Ride Sheffield has been helping the National Trust formulate it’s long term plan for the High Peak Moors which includes Kinder and the Derwent watershed. The masterplan has now been published and is available to read at http://www.high-peak-moors.co.uk either in its entirety or in summary form.
It is refreshingly inclusive recognising and engaging with mountain bikers in a way that wouldn’t have happened in the past which is only to be expected as the National Trust returns to its roots and encourages people to enjoy our great wild spaces. Of particular interest to mountain bikers is the following passage:
Some concerns were expressed about bike users riding on and damaging footpaths (as opposed to bridleways) and about increases in mountain bike numbers having a negative impact on other path users. We’d like to tackle this in 3 ways:
By communicating to riders (via various media, and probably increasingly via social media) why we don’t want them to ride on footpaths in the first place
By an increased presence of rangers and volunteer patrol rangers to talk face to face to riders who are not riding legally or responsibly
We’d like to improve options for riders so they don’t feel the need to ride on footpaths in the first place.
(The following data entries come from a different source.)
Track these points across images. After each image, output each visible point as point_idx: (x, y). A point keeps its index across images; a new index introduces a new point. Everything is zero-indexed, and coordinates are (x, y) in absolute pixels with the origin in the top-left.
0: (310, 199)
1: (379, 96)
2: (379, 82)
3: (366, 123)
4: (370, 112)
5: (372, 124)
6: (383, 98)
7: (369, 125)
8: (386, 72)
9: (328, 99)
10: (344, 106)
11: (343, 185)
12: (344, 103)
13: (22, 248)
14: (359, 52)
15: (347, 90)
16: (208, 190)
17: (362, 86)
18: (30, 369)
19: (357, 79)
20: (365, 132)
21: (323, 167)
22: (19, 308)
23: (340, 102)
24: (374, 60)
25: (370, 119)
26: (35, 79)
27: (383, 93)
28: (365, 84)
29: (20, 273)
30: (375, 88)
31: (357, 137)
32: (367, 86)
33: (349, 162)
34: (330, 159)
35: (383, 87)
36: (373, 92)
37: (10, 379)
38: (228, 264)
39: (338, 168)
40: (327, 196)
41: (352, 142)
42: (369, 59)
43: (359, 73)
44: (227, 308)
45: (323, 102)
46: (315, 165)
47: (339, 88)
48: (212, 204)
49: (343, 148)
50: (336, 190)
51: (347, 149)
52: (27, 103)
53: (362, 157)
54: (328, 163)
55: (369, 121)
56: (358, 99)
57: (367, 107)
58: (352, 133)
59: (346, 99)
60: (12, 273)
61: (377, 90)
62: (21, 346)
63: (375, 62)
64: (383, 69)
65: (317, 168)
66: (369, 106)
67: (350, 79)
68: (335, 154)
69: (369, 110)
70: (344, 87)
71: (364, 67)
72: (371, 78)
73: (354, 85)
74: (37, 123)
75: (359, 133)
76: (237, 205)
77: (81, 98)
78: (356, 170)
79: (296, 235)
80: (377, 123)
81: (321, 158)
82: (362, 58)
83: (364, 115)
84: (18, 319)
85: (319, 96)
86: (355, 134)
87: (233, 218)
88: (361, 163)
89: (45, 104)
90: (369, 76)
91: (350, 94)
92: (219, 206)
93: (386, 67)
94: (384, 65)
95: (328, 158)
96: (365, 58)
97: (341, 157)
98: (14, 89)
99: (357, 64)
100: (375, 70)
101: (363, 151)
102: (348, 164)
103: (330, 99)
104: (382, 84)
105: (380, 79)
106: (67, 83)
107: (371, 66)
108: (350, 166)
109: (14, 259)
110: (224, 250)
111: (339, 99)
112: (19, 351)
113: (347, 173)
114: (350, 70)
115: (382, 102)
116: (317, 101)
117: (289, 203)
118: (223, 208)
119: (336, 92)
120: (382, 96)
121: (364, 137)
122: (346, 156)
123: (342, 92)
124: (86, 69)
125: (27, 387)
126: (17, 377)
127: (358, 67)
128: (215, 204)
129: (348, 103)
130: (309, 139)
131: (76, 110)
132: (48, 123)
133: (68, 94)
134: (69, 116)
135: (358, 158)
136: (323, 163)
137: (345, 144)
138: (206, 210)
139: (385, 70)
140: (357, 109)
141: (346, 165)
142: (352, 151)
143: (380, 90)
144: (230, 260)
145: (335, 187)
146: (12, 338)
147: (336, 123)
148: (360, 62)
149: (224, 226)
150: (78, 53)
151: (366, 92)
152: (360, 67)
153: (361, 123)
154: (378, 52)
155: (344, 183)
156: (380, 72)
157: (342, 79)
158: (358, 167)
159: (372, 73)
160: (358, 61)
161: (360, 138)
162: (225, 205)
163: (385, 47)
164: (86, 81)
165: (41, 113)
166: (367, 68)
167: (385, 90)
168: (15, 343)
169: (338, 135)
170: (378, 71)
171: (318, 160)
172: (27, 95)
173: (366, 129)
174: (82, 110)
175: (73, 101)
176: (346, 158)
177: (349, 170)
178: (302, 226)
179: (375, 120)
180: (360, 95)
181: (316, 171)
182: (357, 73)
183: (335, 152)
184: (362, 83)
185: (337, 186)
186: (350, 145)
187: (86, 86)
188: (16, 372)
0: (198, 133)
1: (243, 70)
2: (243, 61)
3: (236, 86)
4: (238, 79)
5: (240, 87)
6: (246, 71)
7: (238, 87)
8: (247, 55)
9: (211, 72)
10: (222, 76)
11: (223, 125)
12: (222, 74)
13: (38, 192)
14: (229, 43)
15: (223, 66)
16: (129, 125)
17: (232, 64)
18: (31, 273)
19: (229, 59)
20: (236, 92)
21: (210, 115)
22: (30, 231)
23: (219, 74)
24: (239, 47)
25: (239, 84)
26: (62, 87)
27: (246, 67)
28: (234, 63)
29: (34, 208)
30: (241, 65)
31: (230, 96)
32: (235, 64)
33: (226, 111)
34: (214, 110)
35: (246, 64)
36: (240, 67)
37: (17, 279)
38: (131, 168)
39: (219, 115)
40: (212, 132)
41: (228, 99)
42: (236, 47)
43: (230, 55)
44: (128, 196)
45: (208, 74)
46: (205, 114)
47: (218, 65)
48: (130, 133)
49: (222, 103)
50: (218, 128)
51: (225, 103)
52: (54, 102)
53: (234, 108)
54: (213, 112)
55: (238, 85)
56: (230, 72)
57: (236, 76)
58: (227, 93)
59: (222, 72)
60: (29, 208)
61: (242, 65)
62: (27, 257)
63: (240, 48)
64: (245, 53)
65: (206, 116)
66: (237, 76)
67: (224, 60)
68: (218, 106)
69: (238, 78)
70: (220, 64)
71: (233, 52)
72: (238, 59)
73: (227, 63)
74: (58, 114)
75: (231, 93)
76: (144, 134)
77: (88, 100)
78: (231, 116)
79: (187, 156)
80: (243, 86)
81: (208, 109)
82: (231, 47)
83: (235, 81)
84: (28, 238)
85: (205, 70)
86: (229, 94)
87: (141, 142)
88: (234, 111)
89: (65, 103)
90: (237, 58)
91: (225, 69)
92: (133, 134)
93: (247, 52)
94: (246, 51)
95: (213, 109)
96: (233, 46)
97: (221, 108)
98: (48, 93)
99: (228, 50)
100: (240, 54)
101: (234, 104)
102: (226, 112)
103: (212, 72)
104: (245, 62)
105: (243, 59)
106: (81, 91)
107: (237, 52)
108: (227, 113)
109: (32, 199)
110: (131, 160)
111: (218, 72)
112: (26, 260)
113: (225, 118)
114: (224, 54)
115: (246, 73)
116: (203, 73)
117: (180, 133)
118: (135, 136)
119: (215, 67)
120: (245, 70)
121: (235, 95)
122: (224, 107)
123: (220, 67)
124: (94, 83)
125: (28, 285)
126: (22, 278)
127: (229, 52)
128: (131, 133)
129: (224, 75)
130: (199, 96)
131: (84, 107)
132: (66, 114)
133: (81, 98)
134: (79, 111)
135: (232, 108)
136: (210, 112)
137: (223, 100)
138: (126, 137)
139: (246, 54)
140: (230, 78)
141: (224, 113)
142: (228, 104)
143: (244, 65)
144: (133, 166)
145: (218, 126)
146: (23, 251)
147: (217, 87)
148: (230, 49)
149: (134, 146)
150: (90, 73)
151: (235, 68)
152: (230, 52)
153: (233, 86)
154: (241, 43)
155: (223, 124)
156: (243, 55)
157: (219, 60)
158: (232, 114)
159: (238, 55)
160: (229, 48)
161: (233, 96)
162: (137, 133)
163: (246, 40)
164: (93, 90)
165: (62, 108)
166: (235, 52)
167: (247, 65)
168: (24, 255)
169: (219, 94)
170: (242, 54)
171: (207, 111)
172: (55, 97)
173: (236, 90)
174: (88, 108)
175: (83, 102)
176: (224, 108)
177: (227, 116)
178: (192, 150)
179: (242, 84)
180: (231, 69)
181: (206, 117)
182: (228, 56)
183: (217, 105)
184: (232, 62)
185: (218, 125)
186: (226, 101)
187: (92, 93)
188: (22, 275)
We are well aware that we can only achieve all of this with the help and support of the mountain bike riders themselves.
We’re always on the lookout for ways to improve the public access opportunities we can offer and will gladly look at increasing or developing mountain bike and horse riding routes where this doesn’t impact on other users, wider land management or on the special features of the moors. We’re currently consulting on extending and improving such routes on the NT’s Longshaw Estate and hope that experiences here will help inform future management of the High Peak Moors.
Ride Sheffield will continue to forge close links with the National Trust who are one of the biggest land owners in the Peak District.